*What the exercise asks*
Continue the Shopee image similarity notebook text from the point where it stops.

*Text*
------------------------------------

# Shopee Product Matching - Image Similarity Model

This notebook outlines the training of a CNN to determine image similarities using Tensorflow2 with the following features:
* TPU Enhanced training. For construction of TFRecords required for TPU acceleration, please reference to [this link](https://www.kaggle.com/sandersli/shopee-product-matching-create-tfrecords)
* [EfficientNet Backbone](https://keras.io/examples/vision/image_classification_efficientnet_fine_tuning/)
* [Global Mean Average Pooling](https://arxiv.org/pdf/1711.02512.pdf)
* [ArcFace Loss](https://arxiv.org/pdf/1801.07698.pdf)
* Comprehensive image augmentation on dataset construction

Thanks to [ragnar's fantastic notebook for providing a jumping off point](https://www.kaggle.com/ragnar123/shopee-efficientnetb3-arcmarginproduct)

------------------------------------

*Records shown*

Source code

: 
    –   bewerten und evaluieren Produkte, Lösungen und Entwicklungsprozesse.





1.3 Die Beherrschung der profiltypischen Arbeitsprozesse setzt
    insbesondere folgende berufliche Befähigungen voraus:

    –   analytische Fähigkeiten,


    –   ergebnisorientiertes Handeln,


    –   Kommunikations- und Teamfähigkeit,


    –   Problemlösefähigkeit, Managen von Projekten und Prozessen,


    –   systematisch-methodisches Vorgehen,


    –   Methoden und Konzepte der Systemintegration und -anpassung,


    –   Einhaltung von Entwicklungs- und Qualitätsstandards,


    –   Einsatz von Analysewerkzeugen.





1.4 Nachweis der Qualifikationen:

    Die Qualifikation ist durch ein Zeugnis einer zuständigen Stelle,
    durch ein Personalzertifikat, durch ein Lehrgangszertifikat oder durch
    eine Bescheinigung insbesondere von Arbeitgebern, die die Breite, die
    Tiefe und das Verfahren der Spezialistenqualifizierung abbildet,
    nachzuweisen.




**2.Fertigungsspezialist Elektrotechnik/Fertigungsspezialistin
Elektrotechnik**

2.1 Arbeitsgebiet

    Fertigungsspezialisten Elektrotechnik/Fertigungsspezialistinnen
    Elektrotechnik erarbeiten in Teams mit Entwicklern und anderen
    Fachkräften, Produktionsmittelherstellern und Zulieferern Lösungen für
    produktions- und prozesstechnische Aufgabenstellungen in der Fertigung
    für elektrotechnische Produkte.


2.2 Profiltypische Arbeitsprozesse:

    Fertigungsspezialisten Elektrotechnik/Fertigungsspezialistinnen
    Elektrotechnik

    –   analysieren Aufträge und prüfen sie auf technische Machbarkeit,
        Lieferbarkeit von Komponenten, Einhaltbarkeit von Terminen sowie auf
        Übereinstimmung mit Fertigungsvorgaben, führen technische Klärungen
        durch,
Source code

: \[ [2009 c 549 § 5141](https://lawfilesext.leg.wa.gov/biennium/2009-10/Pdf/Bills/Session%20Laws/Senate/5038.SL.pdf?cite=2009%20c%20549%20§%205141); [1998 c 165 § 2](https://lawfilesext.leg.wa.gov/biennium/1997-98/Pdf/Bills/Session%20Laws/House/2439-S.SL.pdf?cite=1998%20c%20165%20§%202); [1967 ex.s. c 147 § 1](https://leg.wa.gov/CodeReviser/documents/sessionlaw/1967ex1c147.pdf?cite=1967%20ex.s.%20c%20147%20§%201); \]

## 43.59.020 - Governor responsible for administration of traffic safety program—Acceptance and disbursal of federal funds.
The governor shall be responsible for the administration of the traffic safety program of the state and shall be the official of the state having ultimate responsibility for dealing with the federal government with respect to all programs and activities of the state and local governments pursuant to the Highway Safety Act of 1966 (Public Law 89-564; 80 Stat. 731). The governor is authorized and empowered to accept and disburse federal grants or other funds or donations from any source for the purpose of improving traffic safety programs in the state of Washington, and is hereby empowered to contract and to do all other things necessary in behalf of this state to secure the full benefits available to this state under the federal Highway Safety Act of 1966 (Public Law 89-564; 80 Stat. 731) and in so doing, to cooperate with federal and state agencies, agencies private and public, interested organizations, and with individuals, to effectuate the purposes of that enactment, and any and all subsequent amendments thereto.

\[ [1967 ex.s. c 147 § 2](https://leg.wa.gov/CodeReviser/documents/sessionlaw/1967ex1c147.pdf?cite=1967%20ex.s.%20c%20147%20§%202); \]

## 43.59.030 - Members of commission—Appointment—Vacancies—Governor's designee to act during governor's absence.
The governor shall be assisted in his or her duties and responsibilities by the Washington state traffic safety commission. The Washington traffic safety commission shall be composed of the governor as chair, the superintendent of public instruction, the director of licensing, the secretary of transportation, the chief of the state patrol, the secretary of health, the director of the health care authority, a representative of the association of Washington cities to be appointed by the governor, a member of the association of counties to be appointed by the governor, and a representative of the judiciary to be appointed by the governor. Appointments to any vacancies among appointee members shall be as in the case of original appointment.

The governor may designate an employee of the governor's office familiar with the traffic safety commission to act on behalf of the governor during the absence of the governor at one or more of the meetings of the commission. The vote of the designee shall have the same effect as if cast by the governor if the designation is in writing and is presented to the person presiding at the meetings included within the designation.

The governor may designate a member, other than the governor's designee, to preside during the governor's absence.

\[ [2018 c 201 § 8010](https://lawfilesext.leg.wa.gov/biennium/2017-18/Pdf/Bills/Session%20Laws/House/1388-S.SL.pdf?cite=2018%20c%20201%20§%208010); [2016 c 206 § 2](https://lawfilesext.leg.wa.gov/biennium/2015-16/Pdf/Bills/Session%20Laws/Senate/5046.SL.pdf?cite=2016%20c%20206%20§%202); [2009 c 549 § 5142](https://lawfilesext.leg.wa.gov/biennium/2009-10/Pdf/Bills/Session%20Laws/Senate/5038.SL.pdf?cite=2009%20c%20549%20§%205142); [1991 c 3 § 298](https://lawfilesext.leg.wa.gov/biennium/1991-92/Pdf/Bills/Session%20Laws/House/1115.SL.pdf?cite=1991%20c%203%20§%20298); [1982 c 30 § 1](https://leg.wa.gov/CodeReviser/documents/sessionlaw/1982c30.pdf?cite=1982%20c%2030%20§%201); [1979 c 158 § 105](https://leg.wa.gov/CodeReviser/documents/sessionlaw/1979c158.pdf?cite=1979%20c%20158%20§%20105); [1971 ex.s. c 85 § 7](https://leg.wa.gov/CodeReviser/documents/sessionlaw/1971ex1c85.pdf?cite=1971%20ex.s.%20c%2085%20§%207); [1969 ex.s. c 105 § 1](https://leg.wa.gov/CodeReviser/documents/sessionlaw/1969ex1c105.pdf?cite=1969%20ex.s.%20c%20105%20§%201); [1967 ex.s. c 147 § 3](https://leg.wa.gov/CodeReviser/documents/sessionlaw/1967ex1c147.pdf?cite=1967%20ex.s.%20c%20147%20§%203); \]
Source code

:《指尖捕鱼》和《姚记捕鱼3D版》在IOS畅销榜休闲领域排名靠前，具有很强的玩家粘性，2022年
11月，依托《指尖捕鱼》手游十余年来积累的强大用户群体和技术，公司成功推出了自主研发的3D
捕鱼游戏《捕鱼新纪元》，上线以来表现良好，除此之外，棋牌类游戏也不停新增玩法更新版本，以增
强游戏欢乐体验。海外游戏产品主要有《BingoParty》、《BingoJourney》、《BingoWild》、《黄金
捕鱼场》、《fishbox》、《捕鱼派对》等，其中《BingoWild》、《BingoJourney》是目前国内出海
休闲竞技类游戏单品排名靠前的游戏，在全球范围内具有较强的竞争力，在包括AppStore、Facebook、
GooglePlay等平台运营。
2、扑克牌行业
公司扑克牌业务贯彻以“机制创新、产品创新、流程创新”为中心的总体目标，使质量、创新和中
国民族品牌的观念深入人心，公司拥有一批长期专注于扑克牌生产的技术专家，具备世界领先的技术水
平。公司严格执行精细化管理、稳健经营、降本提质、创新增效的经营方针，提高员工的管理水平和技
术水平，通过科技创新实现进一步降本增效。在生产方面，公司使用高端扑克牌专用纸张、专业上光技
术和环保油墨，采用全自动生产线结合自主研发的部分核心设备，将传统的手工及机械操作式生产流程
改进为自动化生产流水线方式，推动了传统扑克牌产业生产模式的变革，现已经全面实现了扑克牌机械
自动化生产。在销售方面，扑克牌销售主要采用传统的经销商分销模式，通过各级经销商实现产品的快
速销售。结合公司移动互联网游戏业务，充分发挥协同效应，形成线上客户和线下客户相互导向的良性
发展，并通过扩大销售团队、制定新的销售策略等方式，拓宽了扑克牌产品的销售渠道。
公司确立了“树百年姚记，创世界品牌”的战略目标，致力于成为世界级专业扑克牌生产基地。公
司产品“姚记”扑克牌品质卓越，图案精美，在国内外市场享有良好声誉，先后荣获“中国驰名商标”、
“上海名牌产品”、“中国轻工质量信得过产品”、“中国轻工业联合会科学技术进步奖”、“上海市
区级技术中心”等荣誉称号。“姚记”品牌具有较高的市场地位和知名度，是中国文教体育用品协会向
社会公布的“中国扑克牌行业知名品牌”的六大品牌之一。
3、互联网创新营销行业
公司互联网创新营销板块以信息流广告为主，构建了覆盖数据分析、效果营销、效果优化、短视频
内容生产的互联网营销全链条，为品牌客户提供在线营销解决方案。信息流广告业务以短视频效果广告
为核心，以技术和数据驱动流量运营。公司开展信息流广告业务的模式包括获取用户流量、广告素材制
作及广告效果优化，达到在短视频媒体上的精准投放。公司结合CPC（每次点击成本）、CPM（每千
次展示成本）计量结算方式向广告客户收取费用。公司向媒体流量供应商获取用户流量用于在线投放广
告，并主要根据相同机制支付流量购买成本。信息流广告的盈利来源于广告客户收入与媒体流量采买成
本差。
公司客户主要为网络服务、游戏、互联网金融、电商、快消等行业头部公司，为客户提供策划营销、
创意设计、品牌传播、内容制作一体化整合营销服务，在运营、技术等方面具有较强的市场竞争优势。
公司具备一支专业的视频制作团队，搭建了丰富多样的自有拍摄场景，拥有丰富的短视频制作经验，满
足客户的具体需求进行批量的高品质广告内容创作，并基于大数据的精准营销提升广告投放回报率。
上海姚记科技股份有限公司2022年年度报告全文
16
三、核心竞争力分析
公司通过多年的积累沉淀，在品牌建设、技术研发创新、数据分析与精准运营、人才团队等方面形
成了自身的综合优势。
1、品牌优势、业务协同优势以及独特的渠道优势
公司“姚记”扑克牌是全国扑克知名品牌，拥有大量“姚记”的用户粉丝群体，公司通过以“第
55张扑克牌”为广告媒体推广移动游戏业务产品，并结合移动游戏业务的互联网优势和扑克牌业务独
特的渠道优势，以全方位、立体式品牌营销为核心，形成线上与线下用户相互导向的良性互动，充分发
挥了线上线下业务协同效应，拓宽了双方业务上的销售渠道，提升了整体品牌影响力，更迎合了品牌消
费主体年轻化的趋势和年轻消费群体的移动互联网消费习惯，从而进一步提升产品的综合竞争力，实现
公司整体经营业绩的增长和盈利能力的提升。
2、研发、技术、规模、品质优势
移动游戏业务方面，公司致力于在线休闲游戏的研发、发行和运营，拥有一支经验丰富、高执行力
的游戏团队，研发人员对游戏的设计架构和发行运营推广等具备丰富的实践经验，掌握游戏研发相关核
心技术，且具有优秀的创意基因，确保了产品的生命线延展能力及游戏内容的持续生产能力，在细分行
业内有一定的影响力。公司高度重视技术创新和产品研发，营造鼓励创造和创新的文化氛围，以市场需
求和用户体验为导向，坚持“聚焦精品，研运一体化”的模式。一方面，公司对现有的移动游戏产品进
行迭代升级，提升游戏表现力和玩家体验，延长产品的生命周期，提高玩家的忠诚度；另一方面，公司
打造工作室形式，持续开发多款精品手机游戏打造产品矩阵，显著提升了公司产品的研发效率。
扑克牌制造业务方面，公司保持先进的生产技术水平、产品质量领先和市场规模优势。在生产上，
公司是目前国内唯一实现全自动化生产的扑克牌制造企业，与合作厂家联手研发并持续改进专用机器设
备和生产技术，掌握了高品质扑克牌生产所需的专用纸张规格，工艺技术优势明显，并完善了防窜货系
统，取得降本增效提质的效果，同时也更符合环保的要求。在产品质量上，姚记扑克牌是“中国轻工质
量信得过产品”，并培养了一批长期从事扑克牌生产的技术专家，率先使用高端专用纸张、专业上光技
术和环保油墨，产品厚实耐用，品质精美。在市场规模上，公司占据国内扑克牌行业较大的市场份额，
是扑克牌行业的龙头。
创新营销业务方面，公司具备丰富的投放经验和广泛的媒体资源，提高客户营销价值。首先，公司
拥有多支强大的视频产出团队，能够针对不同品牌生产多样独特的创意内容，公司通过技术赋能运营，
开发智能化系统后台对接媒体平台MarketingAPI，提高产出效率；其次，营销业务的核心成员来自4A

------------------------------------

*Output of the task*
In [None]:
import os
import numpy as np
import pandas as pd
import matplotlib.pyplot as plt
import random
import tensorflow as tf
import tensorflow_addons as tfa

from PIL import Image
from sklearn import metrics
from sklearn.model_selection import KFold, train_test_split
from tqdm.notebook import tqdm
from kaggle_datasets import KaggleDatasets

Enable TPU acceleration

In [None]:
AUTO = tf.data.experimental.AUTOTUNE
try:
    tpu = tf.distribute.cluster_resolver.TPUClusterResolver().connect()
    strategy = tf.distribute.experimental.TPUStrategy(tpu)
    print(f"Running on TPU {tpu.master()} with {strategy.num_replicas_in_sync} replicas")
except ValueError:
    print("Not connected to a TPU runtime. Using CPU/GPU strategy")
    strategy = tf.distribute.MirroredStrategy()

In [None]:
GCS_PATH = KaggleDatasets().get_gcs_path('shopee-tfrec-224px')
train_filenames = tf.io.gfile.glob([GCS_PATH + '/train/*.tfrec'])
test_filenames = tf.io.gfile.glob([GCS_PATH + '/test/*tfrec'])

In [None]:
df = pd.read_csv('../input/shopee-product-matching/train.csv')

In [None]:
# Use correct image size with pretrained model
IMAGE_SIZE = (300, 300)
# Train-test-split size
TRAIN_SIZE = 0.8
# Initial learning rate
LR = 0.001
# ArcFace must assume a certain number of classes to optimize loss. May get better results on test set with higher N_CLASSES
N_CLASSES = df['label_group'].nunique()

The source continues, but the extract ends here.